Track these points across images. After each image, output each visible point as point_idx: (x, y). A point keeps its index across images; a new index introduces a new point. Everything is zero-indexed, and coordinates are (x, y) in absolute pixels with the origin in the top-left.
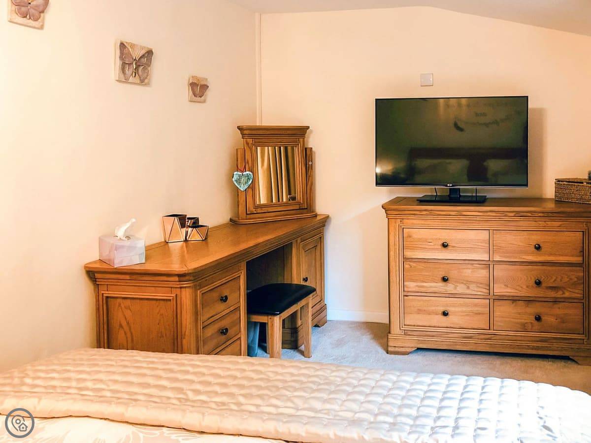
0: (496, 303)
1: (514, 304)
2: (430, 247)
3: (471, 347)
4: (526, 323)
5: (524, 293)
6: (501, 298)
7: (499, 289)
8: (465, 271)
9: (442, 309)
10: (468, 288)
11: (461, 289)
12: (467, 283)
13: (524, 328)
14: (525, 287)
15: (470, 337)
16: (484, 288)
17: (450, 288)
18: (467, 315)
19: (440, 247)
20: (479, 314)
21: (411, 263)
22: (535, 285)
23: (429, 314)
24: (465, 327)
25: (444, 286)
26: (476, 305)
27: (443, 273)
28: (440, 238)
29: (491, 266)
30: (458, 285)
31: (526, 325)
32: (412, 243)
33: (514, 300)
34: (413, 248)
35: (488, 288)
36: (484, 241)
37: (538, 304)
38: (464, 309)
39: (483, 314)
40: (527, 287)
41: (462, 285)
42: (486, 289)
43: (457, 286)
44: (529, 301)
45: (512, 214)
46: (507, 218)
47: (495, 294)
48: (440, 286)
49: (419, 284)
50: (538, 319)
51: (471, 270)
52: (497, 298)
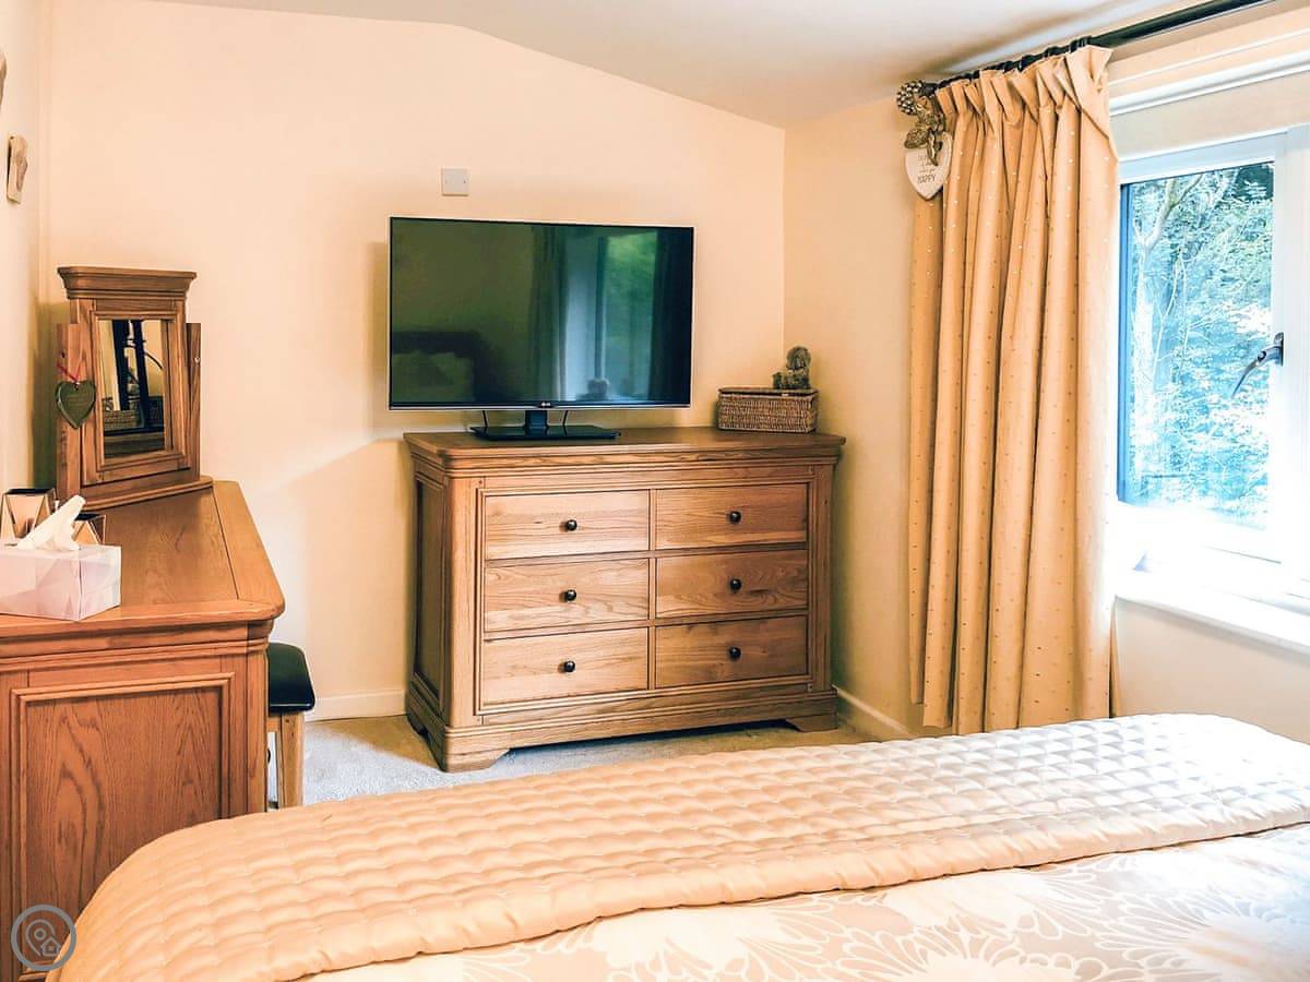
━━━━
## Directions
Copy out all of the material above word for word, leaving out the pictures.

## Solution to this problem
Track these points across images. After each image, output each visible point as point_idx: (x, y). A point keeps its index across images; a new index introduces a new point. Everything is zero-indexed, and coordinates are (x, y) in absolute pixels with the origin in the top-left.
0: (496, 303)
1: (514, 304)
2: (430, 247)
3: (471, 347)
4: (526, 323)
5: (524, 293)
6: (501, 298)
7: (499, 289)
8: (465, 271)
9: (442, 309)
10: (468, 288)
11: (461, 289)
12: (467, 283)
13: (524, 328)
14: (525, 287)
15: (470, 337)
16: (484, 288)
17: (450, 288)
18: (467, 315)
19: (440, 247)
20: (479, 314)
21: (411, 263)
22: (535, 285)
23: (429, 314)
24: (465, 327)
25: (444, 286)
26: (476, 305)
27: (443, 273)
28: (440, 238)
29: (491, 266)
30: (458, 285)
31: (526, 325)
32: (412, 243)
33: (514, 300)
34: (413, 248)
35: (488, 288)
36: (484, 241)
37: (538, 304)
38: (464, 309)
39: (483, 314)
40: (527, 287)
41: (462, 285)
42: (486, 289)
43: (457, 286)
44: (529, 301)
45: (512, 214)
46: (507, 218)
47: (495, 294)
48: (440, 286)
49: (419, 284)
50: (538, 319)
51: (471, 270)
52: (497, 298)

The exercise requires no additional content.